_What the task requires_
Reproduce every one of the rows below word for word, without changing a single character.

_Task input_
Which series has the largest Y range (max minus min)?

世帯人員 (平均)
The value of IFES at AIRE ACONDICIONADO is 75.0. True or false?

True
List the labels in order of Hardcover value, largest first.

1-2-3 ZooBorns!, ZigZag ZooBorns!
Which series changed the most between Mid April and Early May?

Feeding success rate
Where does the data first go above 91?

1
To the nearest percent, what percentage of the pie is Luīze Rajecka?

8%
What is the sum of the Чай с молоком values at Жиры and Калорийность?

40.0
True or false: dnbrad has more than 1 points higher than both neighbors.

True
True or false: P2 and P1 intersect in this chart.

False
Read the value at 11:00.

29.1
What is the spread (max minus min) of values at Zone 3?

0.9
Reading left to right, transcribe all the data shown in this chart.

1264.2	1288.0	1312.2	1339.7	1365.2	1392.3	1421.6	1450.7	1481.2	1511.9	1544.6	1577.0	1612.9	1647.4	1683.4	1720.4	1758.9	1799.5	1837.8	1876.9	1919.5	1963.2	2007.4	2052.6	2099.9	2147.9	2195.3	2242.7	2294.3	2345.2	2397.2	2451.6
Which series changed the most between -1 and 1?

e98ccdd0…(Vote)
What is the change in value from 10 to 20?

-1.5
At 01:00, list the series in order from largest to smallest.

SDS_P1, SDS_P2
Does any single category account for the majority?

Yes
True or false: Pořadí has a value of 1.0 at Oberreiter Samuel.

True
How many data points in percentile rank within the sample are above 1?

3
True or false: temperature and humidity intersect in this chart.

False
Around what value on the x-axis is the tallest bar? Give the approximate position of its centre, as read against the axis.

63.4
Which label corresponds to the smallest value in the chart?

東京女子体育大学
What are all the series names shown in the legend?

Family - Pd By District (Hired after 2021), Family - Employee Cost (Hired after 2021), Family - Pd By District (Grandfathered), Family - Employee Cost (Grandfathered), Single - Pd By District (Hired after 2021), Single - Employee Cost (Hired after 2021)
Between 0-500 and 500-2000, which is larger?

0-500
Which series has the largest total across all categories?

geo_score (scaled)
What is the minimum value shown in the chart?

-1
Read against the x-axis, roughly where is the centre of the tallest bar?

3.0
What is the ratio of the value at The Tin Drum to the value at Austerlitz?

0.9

_Written response_
Which series has the largest Y range (max minus min)?

世帯人員 (平均)
The value of IFES at AIRE ACONDICIONADO is 75.0. True or false?

True
List the labels in order of Hardcover value, largest first.

1-2-3 ZooBorns!, ZigZag ZooBorns!
Which series changed the most between Mid April and Early May?

Feeding success rate
Where does the data first go above 91?

1
To the nearest percent, what percentage of the pie is Luīze Rajecka?

8%
What is the sum of the Чай с молоком values at Жиры and Калорийность?

40.0
True or false: dnbrad has more than 1 points higher than both neighbors.

True
True or false: P2 and P1 intersect in this chart.

False
Read the value at 11:00.

29.1
What is the spread (max minus min) of values at Zone 3?

0.9
Reading left to right, transcribe all the data shown in this chart.

1264.2	1288.0	1312.2	1339.7	1365.2	1392.3	1421.6	1450.7	1481.2	1511.9	1544.6	1577.0	1612.9	1647.4	1683.4	1720.4	1758.9	1799.5	1837.8	1876.9	1919.5	1963.2	2007.4	2052.6	2099.9	2147.9	2195.3	2242.7	2294.3	2345.2	2397.2	2451.6
Which series changed the most between -1 and 1?

e98ccdd0…(Vote)
What is the change in value from 10 to 20?

-1.5
At 01:00, list the series in order from largest to smallest.

SDS_P1, SDS_P2
Does any single category account for the majority?

Yes
True or false: Pořadí has a value of 1.0 at Oberreiter Samuel.

True
How many data points in percentile rank within the sample are above 1?

3
True or false: temperature and humidity intersect in this chart.

False
Around what value on the x-axis is the tallest bar? Give the approximate position of its centre, as read against the axis.

63.4
Which label corresponds to the smallest value in the chart?

東京女子体育大学
What are all the series names shown in the legend?

Family - Pd By District (Hired after 2021), Family - Employee Cost (Hired after 2021), Family - Pd By District (Grandfathered), Family - Employee Cost (Grandfathered), Single - Pd By District (Hired after 2021), Single - Employee Cost (Hired after 2021)
Between 0-500 and 500-2000, which is larger?

0-500
Which series has the largest total across all categories?

geo_score (scaled)
What is the minimum value shown in the chart?

-1
Read against the x-axis, roughly where is the centre of the tallest bar?

3.0
What is the ratio of the value at The Tin Drum to the value at Austerlitz?

0.9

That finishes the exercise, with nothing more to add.